Vi abbiamo visto moltissime volte, ma ogni volta che tornate c’è qualcosa di nuovo, qualche numero mai visto prima. Dove prendi tutte queste idee?

Sì, cambio a seconda delle diverse persone che ho; quando abbiamo persone diverse, ci piace portare la loro energia sul palco e la loro “traduzione” dello spettacolo; è questo che cambia. E poi i pezzi nuovi ci vengono dalla quotidianità, come stavolta qui quello delle valigie: ci abbiamo pensato viaggiando, dato che tutti hanno una valigia quando viaggiano. Mi piace portare in scena collegamenti che tutti possono fare. Tutti possiedono una valigia, così tutti possono capire cosa si potrebbe fare con delle valigie; mi piacciono le cose comuni. Lo stesso per i carrelli del supermercato, ogni bambino vorrebbe volare sul carrello come avete visto qui.

MATERIALE FORNITO —
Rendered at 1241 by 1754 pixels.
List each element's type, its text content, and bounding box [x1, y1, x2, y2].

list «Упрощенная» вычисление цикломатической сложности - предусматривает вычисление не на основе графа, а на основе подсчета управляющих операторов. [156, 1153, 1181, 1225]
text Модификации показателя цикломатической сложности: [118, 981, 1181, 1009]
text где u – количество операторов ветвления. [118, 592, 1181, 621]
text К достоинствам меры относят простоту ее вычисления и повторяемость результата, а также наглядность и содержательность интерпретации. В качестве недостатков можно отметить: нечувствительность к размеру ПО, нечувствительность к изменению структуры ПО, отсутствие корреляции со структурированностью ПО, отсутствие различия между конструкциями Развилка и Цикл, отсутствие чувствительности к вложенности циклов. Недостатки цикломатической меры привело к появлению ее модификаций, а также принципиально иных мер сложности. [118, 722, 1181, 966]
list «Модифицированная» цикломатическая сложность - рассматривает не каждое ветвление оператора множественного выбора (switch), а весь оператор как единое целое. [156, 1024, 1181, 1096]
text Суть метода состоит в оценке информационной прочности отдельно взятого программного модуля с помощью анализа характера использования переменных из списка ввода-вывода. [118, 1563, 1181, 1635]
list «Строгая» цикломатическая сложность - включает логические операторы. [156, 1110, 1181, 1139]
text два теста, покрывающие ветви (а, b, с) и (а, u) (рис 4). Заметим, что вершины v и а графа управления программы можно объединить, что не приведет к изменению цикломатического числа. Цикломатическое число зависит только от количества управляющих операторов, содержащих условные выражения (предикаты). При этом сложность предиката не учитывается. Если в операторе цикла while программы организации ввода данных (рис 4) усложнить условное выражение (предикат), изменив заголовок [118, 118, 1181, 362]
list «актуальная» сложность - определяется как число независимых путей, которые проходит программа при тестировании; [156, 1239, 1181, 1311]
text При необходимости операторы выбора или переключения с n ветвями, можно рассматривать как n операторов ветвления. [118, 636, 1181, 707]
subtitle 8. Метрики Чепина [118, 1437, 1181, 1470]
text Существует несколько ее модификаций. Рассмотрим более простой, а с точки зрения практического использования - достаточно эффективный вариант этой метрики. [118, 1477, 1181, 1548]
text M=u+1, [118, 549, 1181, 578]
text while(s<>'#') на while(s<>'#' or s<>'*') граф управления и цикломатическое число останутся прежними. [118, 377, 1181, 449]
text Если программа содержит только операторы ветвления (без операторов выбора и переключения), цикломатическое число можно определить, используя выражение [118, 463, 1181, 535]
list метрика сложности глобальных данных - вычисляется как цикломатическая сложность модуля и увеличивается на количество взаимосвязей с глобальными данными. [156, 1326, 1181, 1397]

COMPITI ASSEGNATI —
1) Nell'intervista sullo spettacolo, per quale motivo chi risponde ha scelto di portare in scena le valigie? Spiegalo in una, due o tre frasi.
2) Prosegui l'intervista sullo spettacolo a partire dall'ultima frase della risposta.

RISULTATI PER COMPITO —
1) L'idea è nata viaggiando, perché tutti hanno una valigia quando viaggiano. A chi risponde piace portare in scena cose comuni e collegamenti che tutti possono fare. Poiché tutti possiedono una valigia, tutti possono capire cosa si potrebbe fare con delle valigie.

2)
Tutto è praticamente preso dalla vita comune.

La musica no, i ritmi sono diversi e mi piace giocarci, ma gli oggetti sì, è questo che crea il collegamento, è questo che unisce. Ognuno può prendere un carrello oppure una valigia, rende il tutto accessibile, ma alcune idee sono più particolari e ci vuole più tempo per apprendere.

Come ti è venuta l’idea la prima volta?

Ho sempre suonato fin da ragazzino, poi ho fatto parte di una band punk, quindi musica molto forte, venendo in contatto con molte tipologie differenti di musica. Sono stato anche un’artista di strada, e da qui ho imparato a catturare il pubblico, perché si fermasse ad ascoltare; ho suonato tanto, ma volevo davvero qualcosa di diverso, di nuovo.

Come scegli i tuoi artisti?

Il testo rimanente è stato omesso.